In a dramatic turnaround, more than 3,000 Iraqi families driven out of their Baghdad neighborhoods have returned to their homes in the past three months as sectarian violence has dropped, the government said Saturday.

Saad al-Azawi, his wife and four children are among them. They fled to Syria six months ago, leaving behind what had become one of the capital's more dangerous districts—west Baghdad's largely Sunni Khadra region.

The family had been living inside a vicious and bloody turf battle between al-Qaida in Iraq and Mahdi Army militiamen. But Azawi said things began changing, becoming more peaceful, in August when radical anti-American Shiite cleric Muqtada al-Sadr ordered his Mahdi Army fighters to stand down nationwide.
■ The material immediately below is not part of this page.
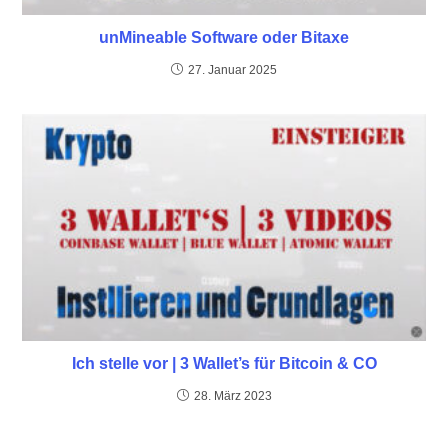
unMineable Software oder Bitaxe
27. Januar 2025
Ich stelle vor | 3 Wallet’s für Bitcoin & CO
28. März 2023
About the same time, the Khadra neighborhood Awakening Council rose up against brutal al-Qaida control—the imposition of its austere interpretation of Islam, along with the murder and torture of those who would not comply.

The uprising originated in Iraq's west and flowed into the capital. Earlier this year, the Sunni tribes and clans in the vast Anbar province began their own revolt and have successfully rid the largely desert region of al-Qaida control.

At one point the terrorist group virtually controlled Anbar, often with the complicity of the vast Sunni majority who welcomed the outsiders in their fight against American forces.

But, U.S. officials say, al-Qaida overplayed its hand with Iraq's Sunnis, who practice a moderate version of Islam. American forces were quick to capitalize on the upheaval, welcoming former Sunni enemies as colleagues in securing what was once the most dangerous region of the country.

And as 30,000 additional U.S. forces arrived for the crackdown in Baghdad and central Iraq, the American commander, Gen. David Petraeus, began stationing many of them in neighborhood outposts. The mission was not only to take back control but to foster neighborhood groups like the one in Khadra to shake off al-Qaida's grip.

The 40-year-old al-Azawi, who has gone back to work managing a car service, said relatives and friends persuaded him to bring his family home.